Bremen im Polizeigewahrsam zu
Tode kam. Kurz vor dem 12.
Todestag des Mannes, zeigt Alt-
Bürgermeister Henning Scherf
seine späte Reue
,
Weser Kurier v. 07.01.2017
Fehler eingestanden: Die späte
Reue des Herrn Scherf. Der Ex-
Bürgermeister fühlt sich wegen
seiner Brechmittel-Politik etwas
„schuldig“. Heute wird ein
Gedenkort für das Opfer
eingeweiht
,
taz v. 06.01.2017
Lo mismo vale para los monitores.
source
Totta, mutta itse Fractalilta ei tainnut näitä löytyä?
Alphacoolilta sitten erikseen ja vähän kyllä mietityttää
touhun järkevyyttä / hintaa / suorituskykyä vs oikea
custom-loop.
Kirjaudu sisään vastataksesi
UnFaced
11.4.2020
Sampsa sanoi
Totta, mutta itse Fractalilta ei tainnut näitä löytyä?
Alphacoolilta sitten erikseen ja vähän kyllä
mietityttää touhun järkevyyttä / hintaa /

——

**Work required**
Repeat verbatim the line holding "Todestag des Mannes, zeigt" and all lines after it, up to the end of the material.

**Reply**
Todestag des Mannes, zeigt Alt-
Bürgermeister Henning Scherf
seine späte Reue
,
Weser Kurier v. 07.01.2017
Fehler eingestanden: Die späte
Reue des Herrn Scherf. Der Ex-
Bürgermeister fühlt sich wegen
seiner Brechmittel-Politik etwas
„schuldig“. Heute wird ein
Gedenkort für das Opfer
eingeweiht
,
taz v. 06.01.2017
Lo mismo vale para los monitores.
source
Totta, mutta itse Fractalilta ei tainnut näitä löytyä?
Alphacoolilta sitten erikseen ja vähän kyllä mietityttää
touhun järkevyyttä / hintaa / suorituskykyä vs oikea
custom-loop.
Kirjaudu sisään vastataksesi
UnFaced
11.4.2020
Sampsa sanoi
Totta, mutta itse Fractalilta ei tainnut näitä löytyä?
Alphacoolilta sitten erikseen ja vähän kyllä
mietityttää touhun järkevyyttä / hintaa /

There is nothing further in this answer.